Allons-y pour le contexte historique
Le village d’Eloka (Elokaté et Elokato) et de M’Batto Bouaké, situés dans la Sous-Préfecture de Bingerville, sont des villages autochtones Atchan et GWA. Depuis des générations, ce peuple vit sur ces terres objet de convoitise, les cultive, les protège, et y puise son identité.

En 1928, la Société des Plantations de l’Afrique de l’Ouest (SPAO) a réquisitionné, sous le régime colonial, les terres des villages d’Elokato, d’Elokate et de M’Batto-Bouaké à des fins agricoles, sans purge des droits coutumiers ni indemnisation. Détruisant les plantations de cacaoyers, caféiers, cultures vivrière et des campements villageois, et ce, malgré les protestations de la communauté villageoise et du chef coutumier d’alors Antoine Djoro.
Dans les années 1960, dans un contexte de politique agricole nationaliste, l’État ivoirien (indépendant) a procédé à l’expropriation de milliers d’hectares sans respect des procédures légales, ni reconnaissance des droits coutumiers des populations d’ELOKA et de M’Batto Bouaké pour promouvoir diverses cultures de rentes. C’est dans cette dynamique que le 02 mai 1964, l’Etat Ivoirien crée la SODEPALM devenu aujourd’hui PALMAFRIQUE en remplacement de la SPAO à travers les arrêtés N 604 et 837AGRI/DOM de l’année 1964, et ce dans la valorisation de la culture du palmier à huile.

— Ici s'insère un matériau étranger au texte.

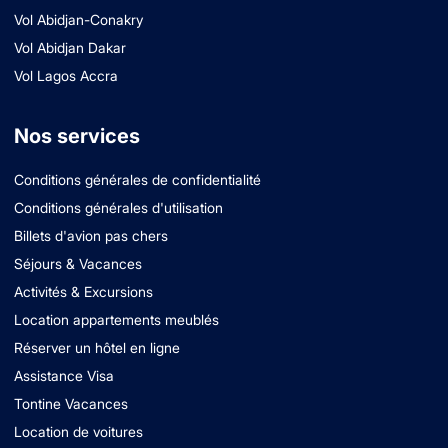
Vol Abidjan-Conakry
Vol Abidjan Dakar
Vol Lagos Accra
Nos services
Conditions générales de confidentialité
Conditions générales d'utilisation
Billets d'avion pas chers
Séjours & Vacances
Activités & Excursions
Location appartements meublés
Réserver un hôtel en ligne
Assistance Visa
Tontine Vacances
Location de voitures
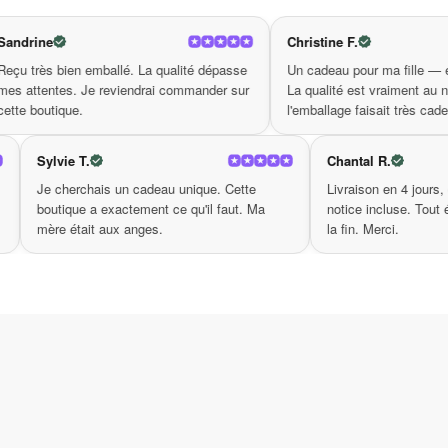
naturel. Idéal pour les amoureux de la mode, il s
bijoux.
Christine F.
 La qualité dépasse
Un cadeau pour ma fille — elle était ravie.
Grâce aux nuances chaleureuses et à la douceur 
ndrai commander sur
La qualité est vraiment au niveau et
l'emballage faisait très cadeau.
pierre œil de tigre et du cristal gravé réveiller
de tigre – un véritable 
magnifique bracelet œil
Sylvie T.
ualité identique à la
Je cherchais un cadeau unique. Cette
Ne laissez pas passer l’occasion de vous offrir 
 exactement ce qu'on
boutique a exactement ce qu'il faut. Ma
votre nouvel objet fétiche. En portant ce bijou u
e de confiance.
mère était aux anges.
l’élégance. N’attendez plus, ajoutez ce
magnifiq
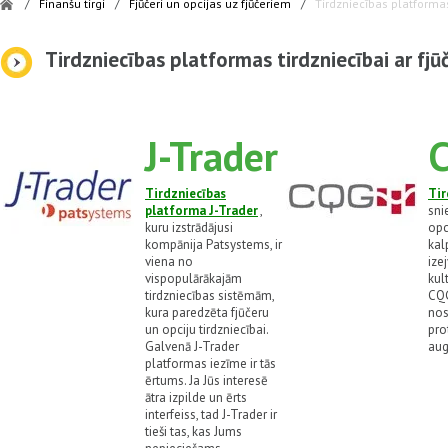
/
Finanšu tirgi
/
Fjūčeri un opcijas uz fjūčeriem
/
Tirdzniecības platforma
Tirdzniecības platformas tirdzniecībai ar fj
J-Trader
Тirdzniecības
Tir
platforma J-Trader
,
sni
kuru izstrādājusi
opc
kompānija Patsystems, ir
kal
viena no
ize
vispopulārākajām
kul
tirdzniecības sistēmām,
CQG
kura paredzēta fjūčeru
nos
un opciju tirdzniecībai.
pro
Galvenā J-Trader
aug
platformas iezīme ir tās
ērtums. Ja Jūs interesē
ātra izpilde un ērts
interfeiss, tad J-Trader ir
tieši tas, kas Jums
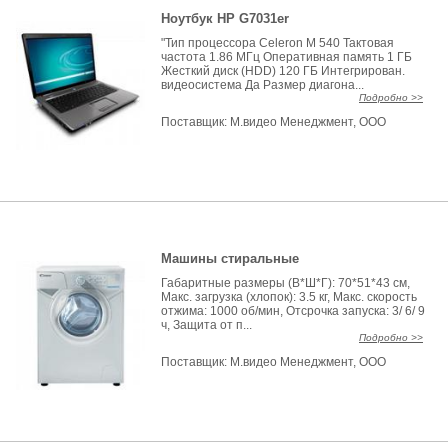
Ноутбук HP G7031er
"Тип процессора Celeron M 540 Тактовая
частота 1.86 МГц Оперативная память 1 ГБ
Жесткий диск (HDD) 120 ГБ Интегрирован.
видеосистема Да Размер диагона...
Подробно >>
Поставщик:
М.видео Менеджмент, ООО
Машины стиральные
Габаритные размеры (В*Ш*Г): 70*51*43 см,
Макс. загрузка (хлопок): 3.5 кг, Макс. скорость
отжима: 1000 об/мин, Отсрочка запуска: 3/ 6/ 9
ч, Защита от п...
Подробно >>
Поставщик:
М.видео Менеджмент, ООО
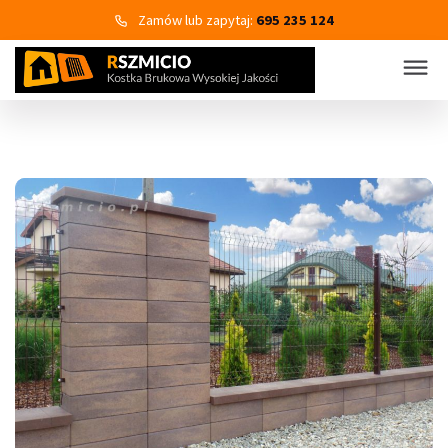
Zamów lub zapytaj:
695 235 124
KOSTKA BRUKOWA
PRODUKTY
Wszystkie kategorie produktów
Kostka brukowa
Eko Bruk
Płyty tarasowo-chodnikowe
Obrzeża dekoracyjne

Une fois encore, cette communauté cède ses terres sans dédommagement pour cause d’utilité publique. Mais dans l’exécution de ses travaux, la SODEPALM va empiéter sur les terres restantes de la communauté villageoise.
A la suite de nombreuses interpellations, le président Félix Houphouët-Boigny, promet la rétrocession des terres occupées par SODEPALM, après un certain nombre d’année, 27 ans d’exploitation. Dans les années 1996, à la faveur de la politique de privatisation les ex-sociétés d’Etat SODEPALM puis PALMINDUSTRIE devenues aujourd’hui PALMAFRIQUE continue d’exploiter les terres d’ELOKA et de M’Batto Bouaké.
Que s’est-il passé dans les faits
En période postcoloniale, avec l’accession à l’indépendance politique, l’Etat de Côte d’Ivoire s’est approprié la parcelle de 2339 Ha 28 A 28 Ca, et l’a concédée à la société d’Etat, de spécialité agro-industrielle dénommée SODEPALM. Dans le cadre de sa politique de Privatisation, la société est rachetée à l’Etat en novembre 1996, par PALM-INDUSTRIE devenue, aujourd’hui PALMAFRIQUE qui bénéficie du droit d’usage et droit de jouissance, selon elle, prescrit par le bail emphytéotique d’une durée de 99 ans à compter de novembre 1996 sur la parcelle.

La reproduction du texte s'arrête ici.